The CARMENES search for exoplanets around M dwarfs: Stable radial-velocity variations at the rotation period of AD~Leonis -- A test case study of current limitations to treating stellar activity

TL;DR

This study investigates whether stellar activity or a potential exoplanet causes the 2.23-day radial velocity signal in AD Leo, using multi-instrument data and advanced modeling, ultimately highlighting current limitations in distinguishing these effects.

Contribution

It introduces a comprehensive Bayesian analysis combining optical and near-IR RV data with activity indicators to assess stellar activity versus planetary signals.

Findings

The 2.23-day RV signal correlates with activity indicators and exhibits chromaticity.

A mixed model of stable and variable components best explains the data.
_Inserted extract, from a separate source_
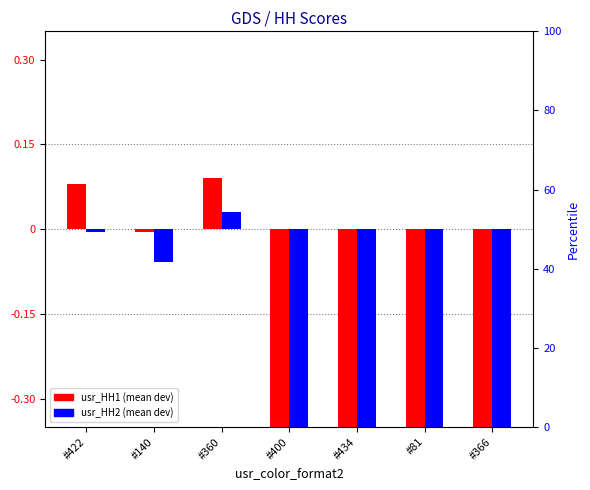

What is the value of the usr_HH2 bar at the 7th from the left?

-0.8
No definitive planet detection; planets >27 Earth masses are ruled out.

Abstract

Context: A challenge with radial-velocity (RV) data is disentangling the origin of signals either due to a planetary companion or to stellar activity. In fact, the existence of a planetary companion has been proposed, as well as contested, around the relatively bright, nearby M3.0V star AD Leo at the same period as the stellar rotation of 2.23d. Aims: We further investigate the nature of this signal. We introduce new CARMENES optical and near-IR RV data and an analysis in combination with archival data taken by HIRES and HARPS, along with more recent data from HARPS-N, GIANO-B, and HPF. Also, we address the confusion concerning the binarity of AD Leo. Methods: We consider possible correlations between the RVs and various stellar activity indicators accessible with CARMENES. We applied models within a Bayesian framework to determine whether a Keplerian model, a red-noise quasi-periodic model using a Gaussian process, or a mixed model would explain the observed data best. We also exclusively focus on spectral lines potentially associated with stellar activity. Results: The CARMENES RV data agree with the previously reported periodicity of 2.23d, correlate with some activity indicators, and exhibit chromaticity. However, when considering the entire RV data set, we find that a mixed model composed of a stable and a variable component performs best. Moreover, when recomputing the RVs using only spectral lines insensitive to activity, there appears to be some residual power at the period of interest. We therefore conclude that it is not possible to determinedly prove that there is no planet orbiting in synchronization with the stellar rotation given our data, current tools, machinery, and knowledge of how stellar activity affects RVs. We do rule out planets more massive than 27M_E (=0.084M_J). We also exclude any binary companion around AD Leo with Msini > 3-6M_J on orbital periods <14yr.